- Data records:

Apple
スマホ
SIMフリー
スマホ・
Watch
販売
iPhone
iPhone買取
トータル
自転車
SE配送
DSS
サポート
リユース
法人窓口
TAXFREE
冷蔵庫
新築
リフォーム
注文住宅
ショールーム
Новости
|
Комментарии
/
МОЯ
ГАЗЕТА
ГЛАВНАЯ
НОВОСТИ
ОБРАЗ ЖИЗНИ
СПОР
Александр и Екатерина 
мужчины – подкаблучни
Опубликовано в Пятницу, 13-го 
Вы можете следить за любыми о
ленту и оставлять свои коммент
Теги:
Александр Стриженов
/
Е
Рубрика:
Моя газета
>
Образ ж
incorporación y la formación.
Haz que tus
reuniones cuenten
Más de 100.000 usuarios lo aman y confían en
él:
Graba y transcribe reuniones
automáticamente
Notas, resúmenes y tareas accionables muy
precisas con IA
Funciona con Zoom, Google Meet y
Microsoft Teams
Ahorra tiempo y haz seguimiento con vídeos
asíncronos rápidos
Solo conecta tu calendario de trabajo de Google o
==
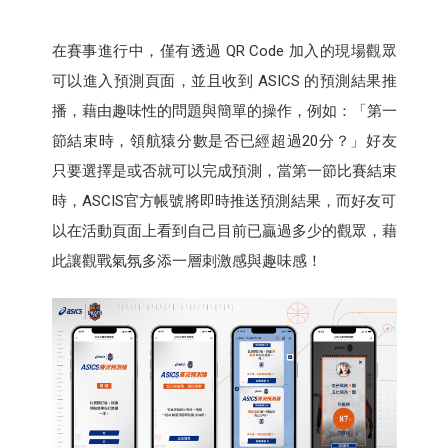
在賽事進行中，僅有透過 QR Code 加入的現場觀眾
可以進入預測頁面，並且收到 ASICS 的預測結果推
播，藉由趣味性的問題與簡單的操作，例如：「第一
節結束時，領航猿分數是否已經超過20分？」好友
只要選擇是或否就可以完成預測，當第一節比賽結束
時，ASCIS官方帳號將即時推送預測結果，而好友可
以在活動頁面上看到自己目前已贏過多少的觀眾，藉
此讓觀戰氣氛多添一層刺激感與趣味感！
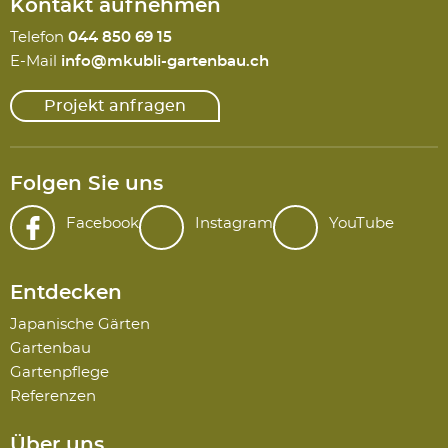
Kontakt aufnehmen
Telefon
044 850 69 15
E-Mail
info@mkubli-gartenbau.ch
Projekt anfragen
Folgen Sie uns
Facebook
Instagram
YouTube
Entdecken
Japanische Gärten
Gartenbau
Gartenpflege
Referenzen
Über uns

- Your assignment:
Copy out word for word the lines of the listing from the one containing "在賽事進行中，僅有透過 QR Code 加入的現場觀眾" through the one containing "此讓觀戰氣氛多添一層刺激感與趣味感！", with both of those lines included.

- Expected output:
在賽事進行中，僅有透過 QR Code 加入的現場觀眾
可以進入預測頁面，並且收到 ASICS 的預測結果推
播，藉由趣味性的問題與簡單的操作，例如：「第一
節結束時，領航猿分數是否已經超過20分？」好友
只要選擇是或否就可以完成預測，當第一節比賽結束
時，ASCIS官方帳號將即時推送預測結果，而好友可
以在活動頁面上看到自己目前已贏過多少的觀眾，藉
此讓觀戰氣氛多添一層刺激感與趣味感！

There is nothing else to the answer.